▸ Actions to take
- A) Translate into Spanish this sentence from the blog archive below: "One thing that got lost in all the bloviating is that diabetes is no joke."
- B) Write the next part of the blog archive on the Butter Guzzler, picking up after its last sentence.

## begin Document passage

Archive for the ‘deened’ Category

Stick an insulin needle in it

April 2013

Nice to see the ghost of Time choosing only the Butter Guzzler as the fud world  candidate for its 100 list. If it was trolling for linkbait, it succeeded. But surely someone, somewhere is doing anything more significant at a time when so much is changing for the better. I guess it could have been sicker, though: It could have chosen a ghost who was happy to slap her name on a spinoff of the cash-in on The Sugar. I guess we should never forget how James Beard made enough to buy that townhouse with the mirrored bathroom . . .

Under-the-counter calorie counts

January 2012

I did my spleen-venting on the Butter Guzzler elsewhere, but I guess we’ll never be “Deaned” out. One thing that got lost in all the bloviating is that diabetes is no joke. And for all the knickers-knotting over the Photoshopping of an amputee who really isn’t, that poster says more than 500 magazine pages of ads for a $500-a-month treatment that may not even work. But it is amusing that the same paper in high dudgeon would run clearly Photoshopped photos of the poor, poor celebrity victim.

## end Document passage
## begin Information provided

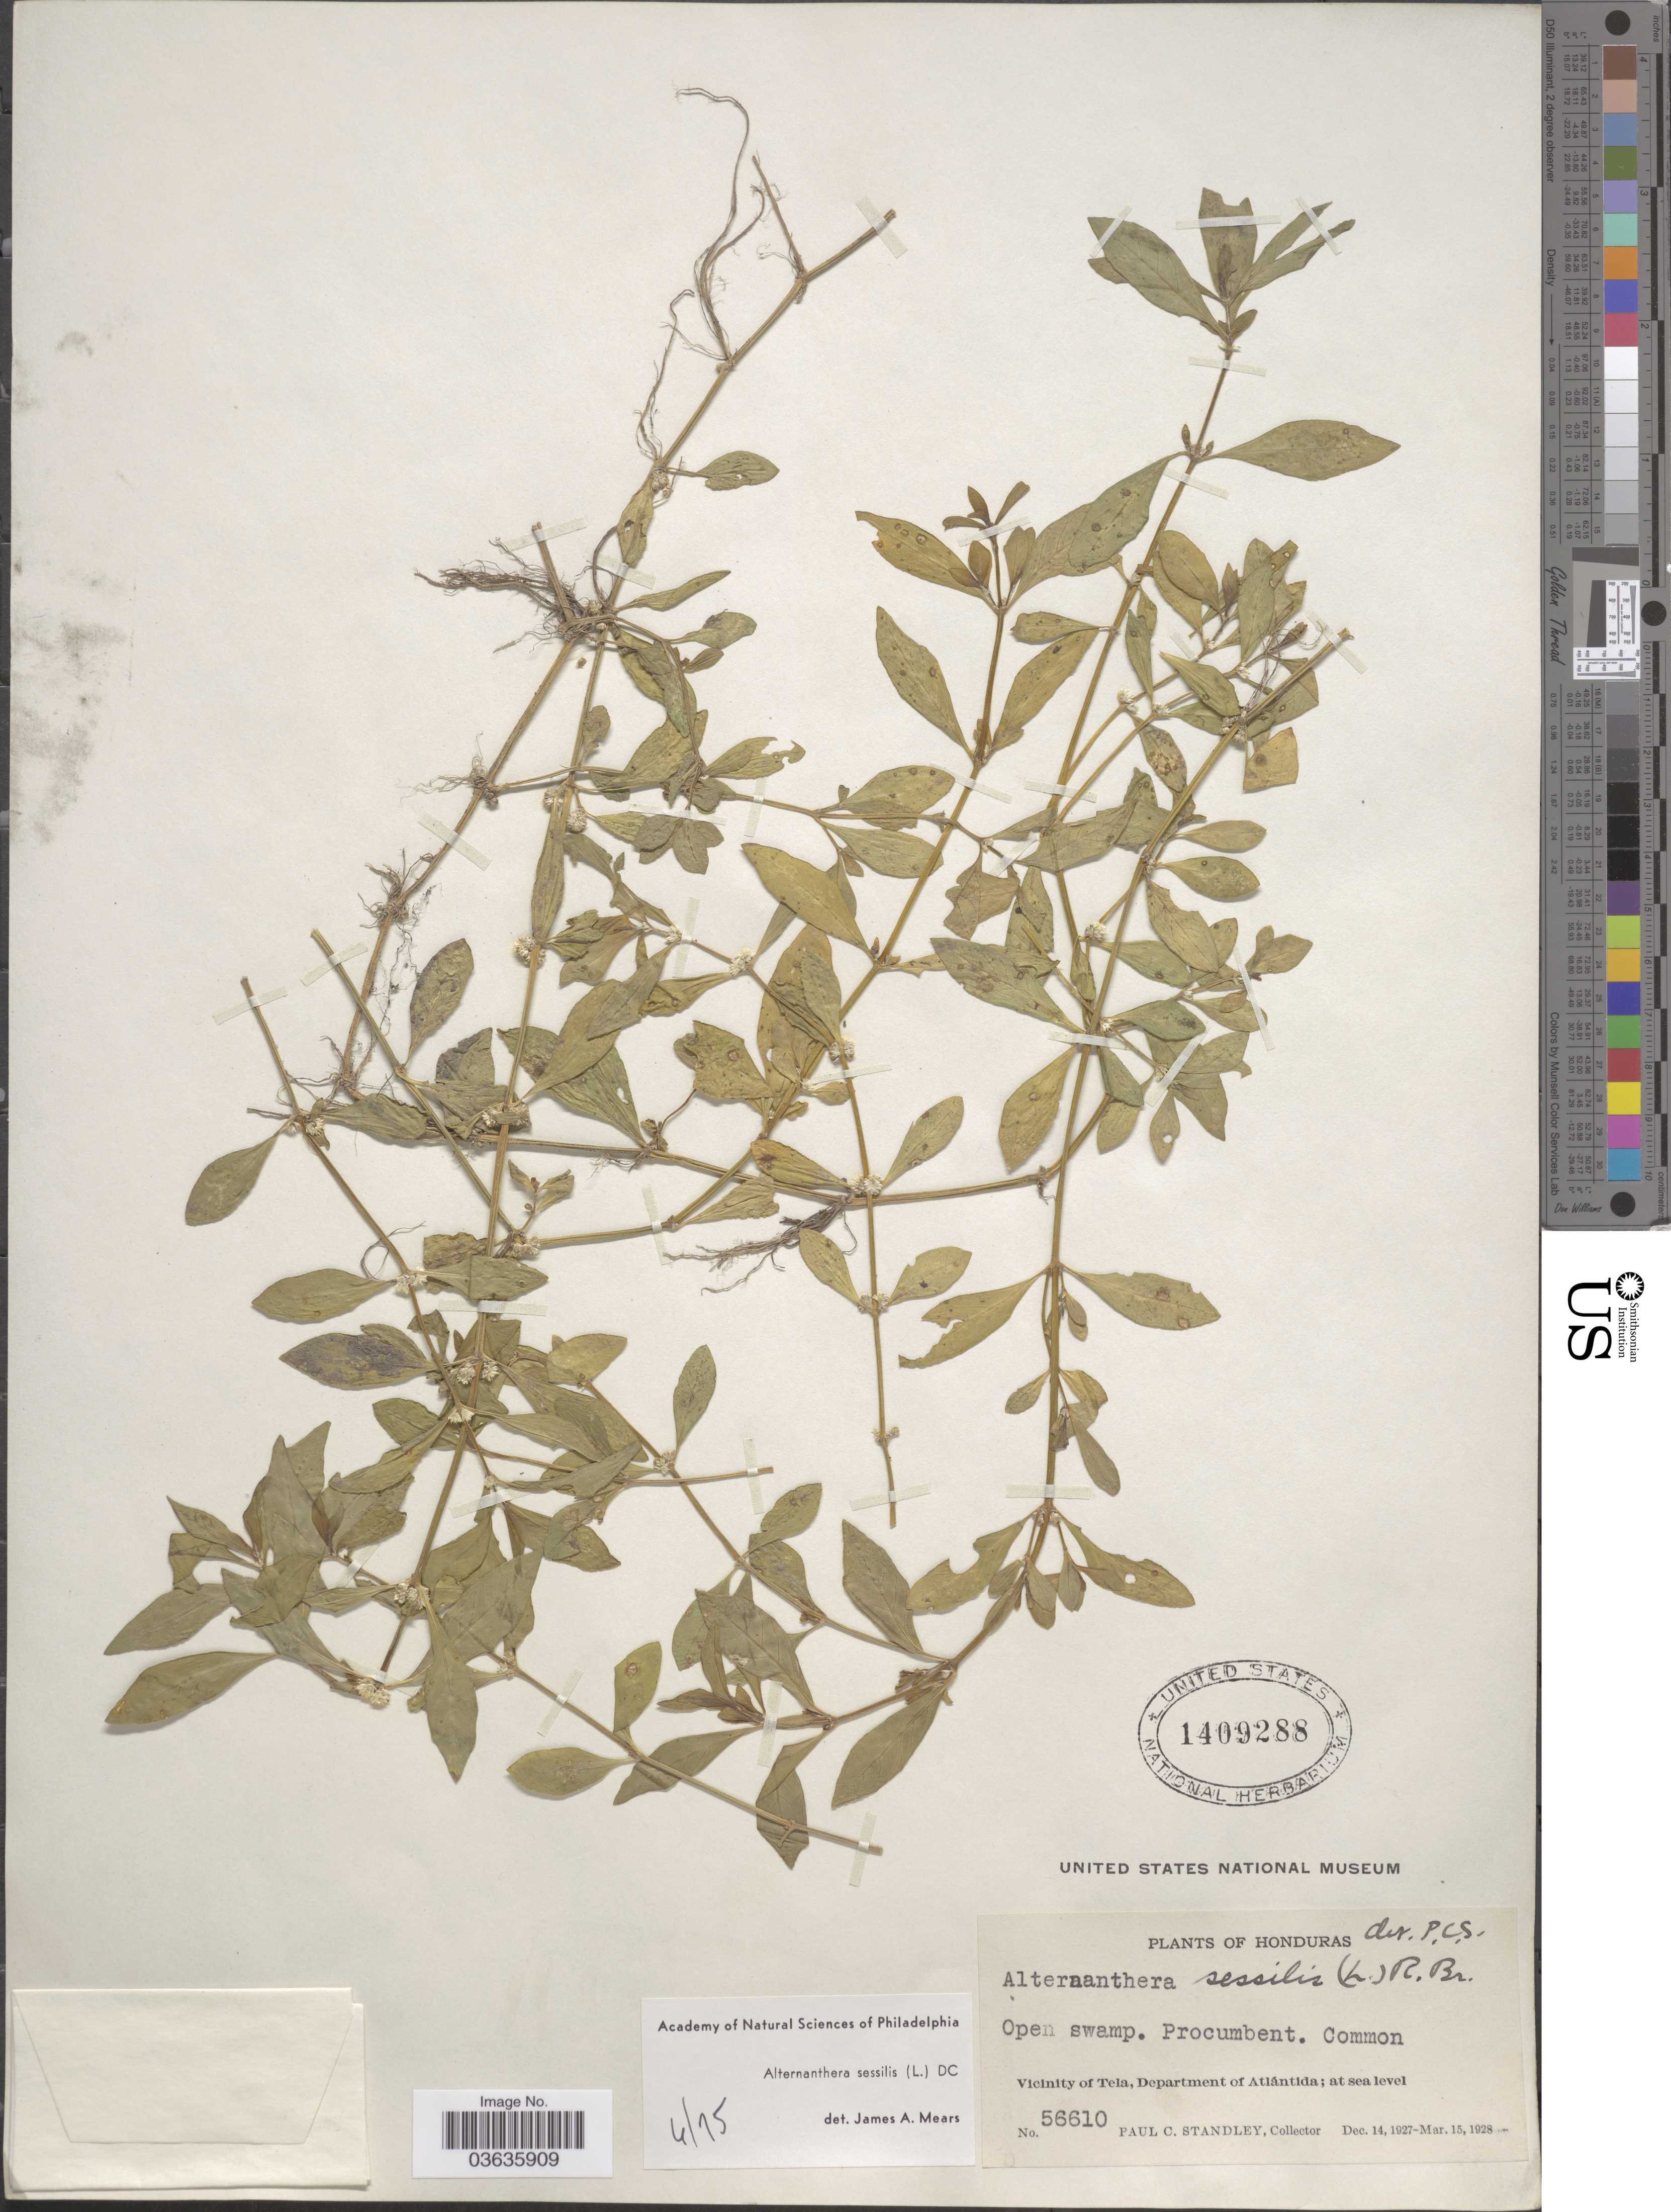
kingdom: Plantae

## end Information provided

▸ In response
- A) Una cosa que se perdió entre tanta palabrería es que la diabetes no es ninguna broma.

- B)
“Two Fat Ladies”? Chicken liver.

January 2012

And Panchito of course had to go and make things worse with his dodging and weaving on a subject he really should stay the hell away from. (And I don’t mean politics.) The last thing people need at this point is silly scare stories on how you have to kill yourself to stay thin. Ask Mme “French Women Don’t Get Fat.” Hard as it is for him to imagine, and once was for me, it’s all about a healthy relationship with food. Which is possible if you tune out 99 percent of the merde you read/hear. But the funniest thing is imagining what tune the round one would be playing if the satanic drug dealer had been caught selling a line of food for companion animals that gave them diabetes. Somehow I suspect his editor the dog diarist would call out the pitchforks.

No bow-tie pasta

January 2012

Just wondering: How desperate for cash/credit would you need to be to take on the job of wrapping text around “Deen Crisco’s” recipes? Or even subcontracting it out? I guess this is proof that industrial pork is the best grease for a slippery slope.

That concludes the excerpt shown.